Jack Whitten began his earliest experiments in painting during the 1960s by creating dynamic works inspired by Abstract Expressionism. Born and raised in Bessemer, Alabama, he moved to New York City in 1960 to attend The Cooper Union.

A retrospective on Whitten's 50-year career, "Jack Whitten: Five Decades of Painting," was organized by The Museum of Contemporary Art San Diego, California, and traveled to the Wexner Center for the Arts, Columbus, Ohio and Walker Art Center, Minneapolis, Minnesota.

His work has been exhibited in the 1969 and 1972 Whitney Annuals at the Whitney Museum of American Art, New York; and a landmark 1974 solo exhibition at the Whitney Museum of American Art.
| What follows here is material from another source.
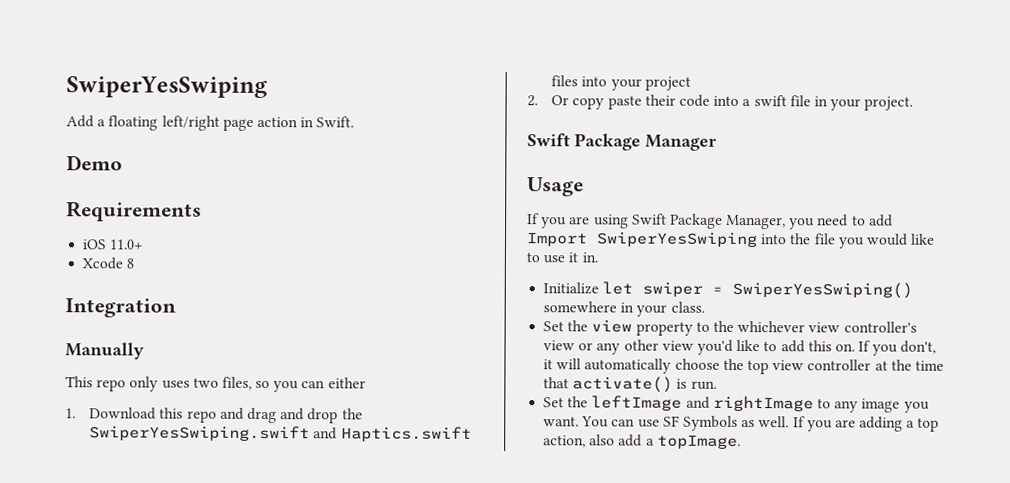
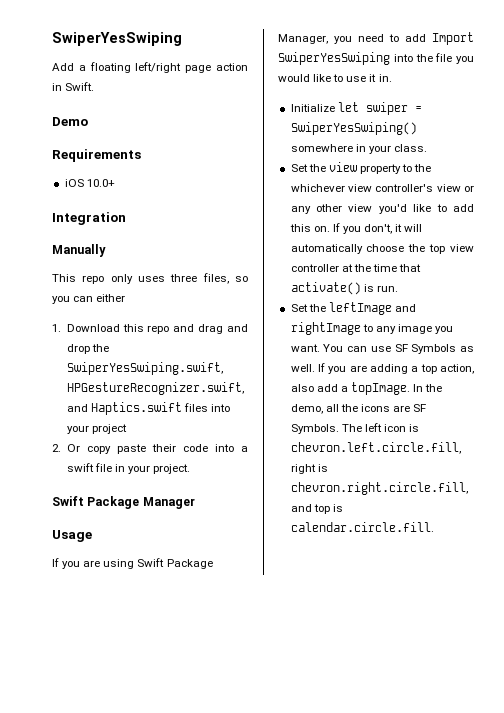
[109,239,145,250] [82,257,135,270] 11.0+ // Xcode 8 -> [86,179,115,187] 10.0+
[192,377,219,388] two -> [170,274,198,282] three
[89,425,311,442] SwiperYesSwiping.swift -> [66,362,223,375] [66,382,244,395] SwiperYesSwiping.swift, HPGestureRecognizer.swift,
(741, 441) none -> [413,384,443,392] [290,404,427,414] [290,423,420,434] [290,442,461,454] [290,464,328,474] [290,482,468,495] [290,504,343,514] [290,522,434,532] In the demo, all the icons are SF Symbols. The left icon is chevron.left.circle.fill, right is chevron.right.circle.fill, and top is calendar.circle.fill.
Recently, Whitten's work has been featured at the Brooklyn Museum, New York; 55th Venice Biennale, Italy; Museum Dhondt-Dhaenens, Deurle, Belgium; Aldrich Contemporary Art Museum, Ridgefield, Connecticut; Rose Art Museum at Brandeis University, Waltham, Massachusetts; SCAD Museum of Art, Savannah, Georgia; Atlanta Contemporary Art Center, Georgia; MoMA PS1, New York; and Studio Museum in Harlem, New York, among others.

His work is represented in the collections of the Museum of Modern Art, New York; Metropolitan Museum of Art, New York; Tate Modern, London; Whitney Museum of Art, New York; Art Institute of Chicago, Illinois; Dallas Museum of Art, Texas; Birmingham Museum of Art, Alabama; High Museum of Art, Atlanta, Georgia; and the Mott-Warsh Collection, Flint, Michigan, among others. Whitten received an honorary doctorate from the San Francisco Art Institute, California, in 2014.